Action item | What lines of the data hold the string "about"? Pull each one out.

Source data
BEGIN
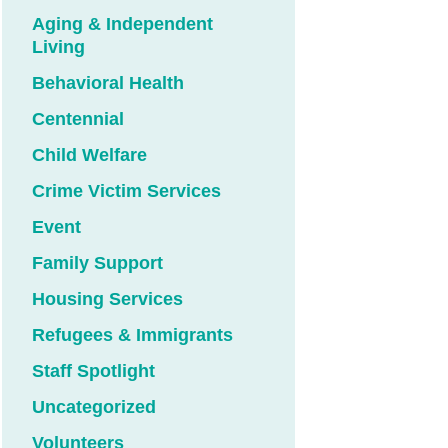
Aging & Independent
Living
Behavioral Health
Centennial
Child Welfare
Crime Victim Services
Event
Family Support
Housing Services
Refugees & Immigrants
Staff Spotlight
Uncategorized
Volunteers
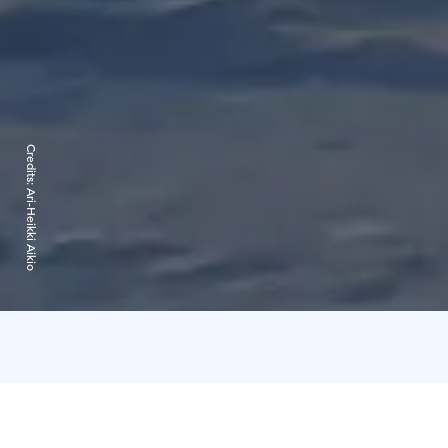
Credits:
Ari-Heikki Aikio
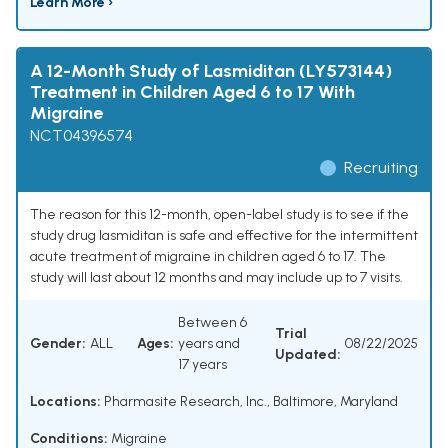
Learn More ›
A 12-Month Study of Lasmiditan (LY573144)
Treatment in Children Aged 6 to 17 With
Migraine
NCT04396574
Recruiting
The reason for this 12-month, open-label study is to see if the
study drug lasmiditan is safe and effective for the intermittent
acute treatment of migraine in children aged 6 to 17. The
study will last about 12 months and may include up to 7 visits.
Between 6
Trial
Gender:
ALL
Ages:
years and
08/22/2025
Updated:
17 years
Locations:
Pharmasite Research, Inc., Baltimore, Maryland
Conditions:
Migraine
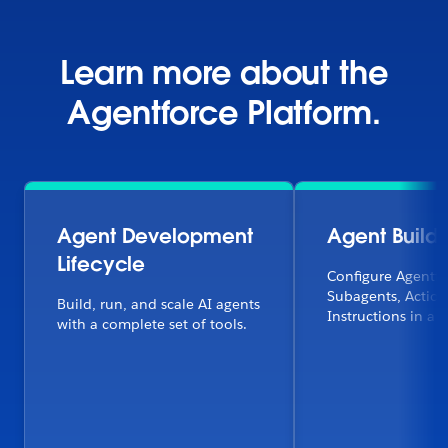
Learn more about the
Agentforce Platform.
Agent Development
Agent Builde
Lifecycle
Configure Agentfo
Subagents, Action
Build, run, and scale AI agents
Instructions in a f
with a complete set of tools.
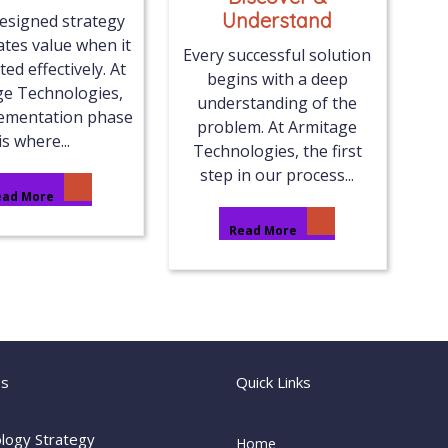
Understand
designed strategy
ates value when it
Every successful solution
ted effectively. At
begins with a deep
ge Technologies,
understanding of the
lementation phase
problem. At Armitage
is where...
Technologies, the first
step in our process...
ead More
Read More
es
Quick Links
logy Strategy
Home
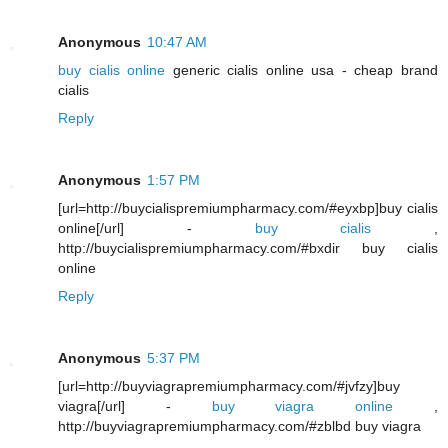
Anonymous
10:47 AM
buy cialis online
generic cialis online usa - cheap brand
cialis
Reply
Anonymous
1:57 PM
[url=http://buycialispremiumpharmacy.com/#eyxbp]buy cialis
online[/url] -
buy cialis
,
http://buycialispremiumpharmacy.com/#bxdir buy cialis
online
Reply
Anonymous
5:37 PM
[url=http://buyviagrapremiumpharmacy.com/#jvfzy]buy
viagra[/url] -
buy viagra online
,
http://buyviagrapremiumpharmacy.com/#zblbd buy viagra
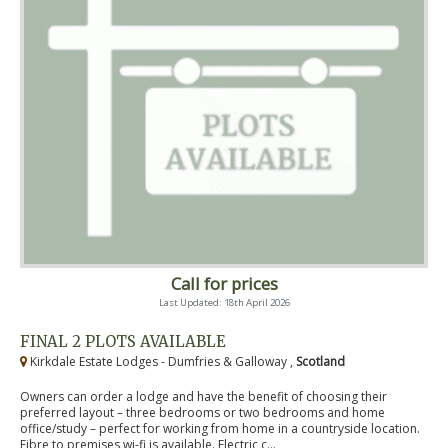
Call for prices
Last Updated: 18th April 2026
FINAL 2 PLOTS AVAILABLE
Kirkdale Estate Lodges - Dumfries & Galloway ,
Scotland
Owners can order a lodge and have the benefit of choosing their
preferred layout – three bedrooms or two bedrooms and home
office/study – perfect for working from home in a countryside location.
Fibre to premises wi-fi is available. Electric c...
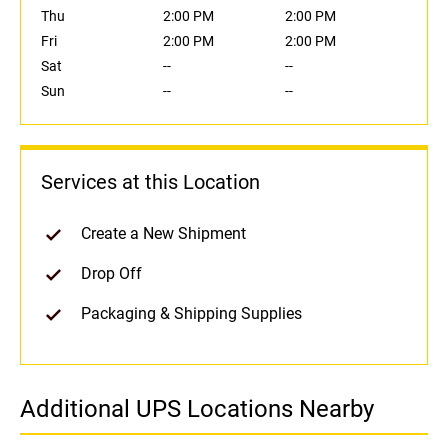
Thu
2:00 PM
2:00 PM
Fri
2:00 PM
2:00 PM
Sat
--
--
Sun
--
--
Services at this Location
Create a New Shipment
Drop Off
Packaging & Shipping Supplies
Additional UPS Locations Nearby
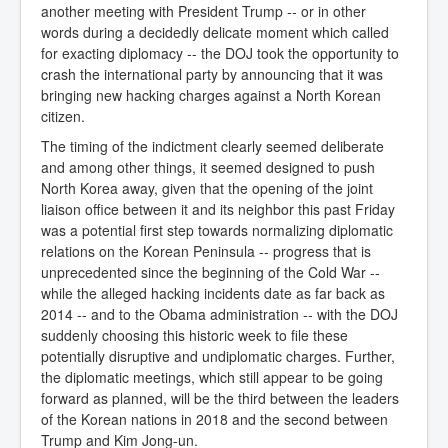
another meeting with President Trump -- or in other
words during a decidedly delicate moment which called
for exacting diplomacy -- the DOJ took the opportunity to
crash the international party by announcing that it was
bringing new hacking charges against a North Korean
citizen.
The timing of the indictment clearly seemed deliberate
and among other things, it seemed designed to push
North Korea away, given that the opening of the joint
liaison office between it and its neighbor this past Friday
was a potential first step towards normalizing diplomatic
relations on the Korean Peninsula -- progress that is
unprecedented since the beginning of the Cold War --
while the alleged hacking incidents date as far back as
2014 -- and to the Obama administration -- with the DOJ
suddenly choosing this historic week to file these
potentially disruptive and undiplomatic charges. Further,
the diplomatic meetings, which still appear to be going
forward as planned, will be the third between the leaders
of the Korean nations in 2018 and the second between
Trump and Kim Jong-un.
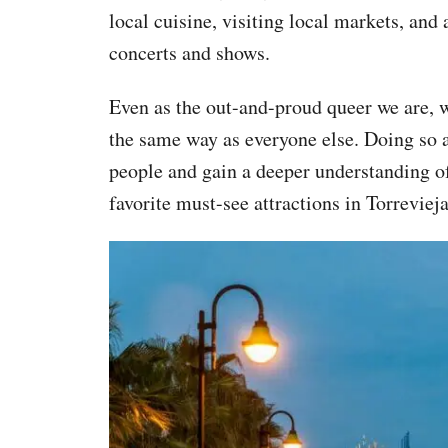
local cuisine, visiting local markets, and 
concerts and shows.
Even as the out-and-proud queer we are, we 
the same way as everyone else. Doing so a
people and gain a deeper understanding of 
favorite must-see attractions in Torrevieja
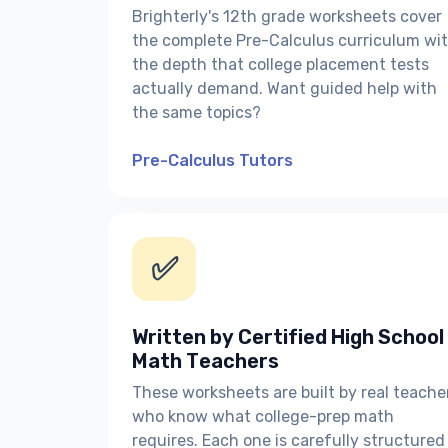
Brighterly's 12th grade worksheets cover
the complete Pre-Calculus curriculum wi
the depth that college placement tests
actually demand. Want guided help with
the same topics?
Pre-Calculus Tutors
✅
Written by Certified High School
Math Teachers
These worksheets are built by real teache
who know what college-prep math
requires. Each one is carefully structured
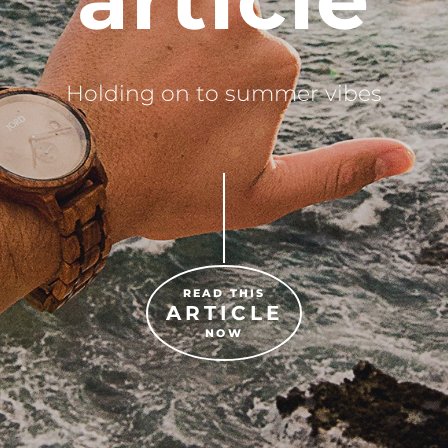
Holding on to summer vibes
READ THIS
ARTICLE
NOW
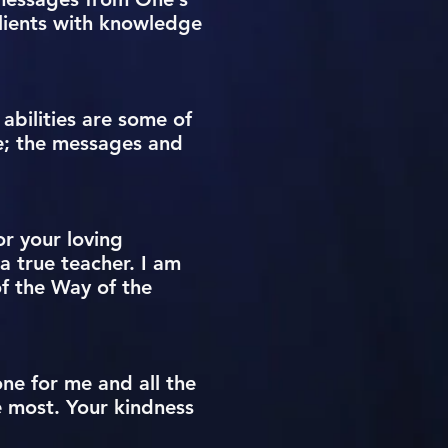
lients with knowledge
abilities are some of
te; the messages and
or your loving
a true teacher. I am
f the Way of the
one for me and all the
e most. Your kindness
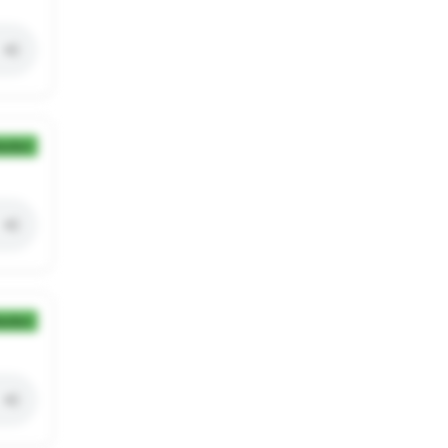
ection
ection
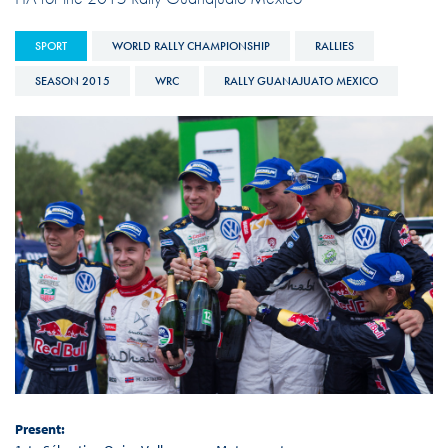
SPORT
WORLD RALLY CHAMPIONSHIP
RALLIES
SEASON 2015
WRC
RALLY GUANAJUATO MEXICO
Present:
END
Final answer |
study will last about 12 months and may include up to 7 visits.
Learn more about the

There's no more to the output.